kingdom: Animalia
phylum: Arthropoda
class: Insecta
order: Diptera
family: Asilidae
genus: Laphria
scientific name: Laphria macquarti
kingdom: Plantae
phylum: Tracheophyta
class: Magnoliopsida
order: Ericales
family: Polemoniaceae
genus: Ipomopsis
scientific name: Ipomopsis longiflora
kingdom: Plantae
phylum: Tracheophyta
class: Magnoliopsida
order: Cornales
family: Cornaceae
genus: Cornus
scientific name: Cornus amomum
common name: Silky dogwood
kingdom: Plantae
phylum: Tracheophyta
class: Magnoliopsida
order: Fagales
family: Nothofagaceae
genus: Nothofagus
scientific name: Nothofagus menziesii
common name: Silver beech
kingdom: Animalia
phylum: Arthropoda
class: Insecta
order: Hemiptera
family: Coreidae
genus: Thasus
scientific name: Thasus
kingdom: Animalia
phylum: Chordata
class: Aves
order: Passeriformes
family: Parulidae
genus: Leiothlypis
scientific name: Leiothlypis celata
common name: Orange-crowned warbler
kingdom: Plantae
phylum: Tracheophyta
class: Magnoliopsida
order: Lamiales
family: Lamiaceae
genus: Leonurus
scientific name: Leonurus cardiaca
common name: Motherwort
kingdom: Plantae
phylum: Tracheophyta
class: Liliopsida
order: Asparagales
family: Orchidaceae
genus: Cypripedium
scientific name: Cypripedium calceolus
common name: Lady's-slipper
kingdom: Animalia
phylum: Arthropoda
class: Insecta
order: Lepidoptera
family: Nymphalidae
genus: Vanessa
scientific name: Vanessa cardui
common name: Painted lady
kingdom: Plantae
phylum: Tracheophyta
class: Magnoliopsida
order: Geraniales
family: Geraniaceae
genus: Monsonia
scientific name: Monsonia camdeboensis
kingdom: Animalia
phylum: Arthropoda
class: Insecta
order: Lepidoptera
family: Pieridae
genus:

□ □ □ □

Please give every line of the records above as one numbered list, leaving out any blank lines.

1. kingdom: Animalia
2. phylum: Arthropoda
3. class: Insecta
4. order: Diptera
5. family: Asilidae
6. genus: Laphria
7. scientific name: Laphria macquarti
8. kingdom: Plantae
9. phylum: Tracheophyta
10. class: Magnoliopsida
11. order: Ericales
12. family: Polemoniaceae
13. genus: Ipomopsis
14. scientific name: Ipomopsis longiflora
15. kingdom: Plantae
16. phylum: Tracheophyta
17. class: Magnoliopsida
18. order: Cornales
19. family: Cornaceae
20. genus: Cornus
21. scientific name: Cornus amomum
22. common name: Silky dogwood
23. kingdom: Plantae
24. phylum: Tracheophyta
25. class: Magnoliopsida
26. order: Fagales
27. family: Nothofagaceae
28. genus: Nothofagus
29. scientific name: Nothofagus menziesii
30. common name: Silver beech
31. kingdom: Animalia
32. phylum: Arthropoda
33. class: Insecta
34. order: Hemiptera
35. family: Coreidae
36. genus: Thasus
37. scientific name: Thasus
38. kingdom: Animalia
39. phylum: Chordata
40. class: Aves
41. order: Passeriformes
42. family: Parulidae
43. genus: Leiothlypis
44. scientific name: Leiothlypis celata
45. common name: Orange-crowned warbler
46. kingdom: Plantae
47. phylum: Tracheophyta
48. class: Magnoliopsida
49. order: Lamiales
50. family: Lamiaceae
51. genus: Leonurus
52. scientific name: Leonurus cardiaca
53. common name: Motherwort
54. kingdom: Plantae
55. phylum: Tracheophyta
56. class: Liliopsida
57. order: Asparagales
58. family: Orchidaceae
59. genus: Cypripedium
60. scientific name: Cypripedium calceolus
61. common name: Lady's-slipper
62. kingdom: Animalia
63. phylum: Arthropoda
64. class: Insecta
65. order: Lepidoptera
66. family: Nymphalidae
67. genus: Vanessa
68. scientific name: Vanessa cardui
69. common name: Painted lady
70. kingdom: Plantae
71. phylum: Tracheophyta
72. class: Magnoliopsida
73. order: Geraniales
74. family: Geraniaceae
75. genus: Monsonia
76. scientific name: Monsonia camdeboensis
77. kingdom: Animalia
78. phylum: Arthropoda
79. class: Insecta
80. order: Lepidoptera
81. family: Pieridae
82. genus:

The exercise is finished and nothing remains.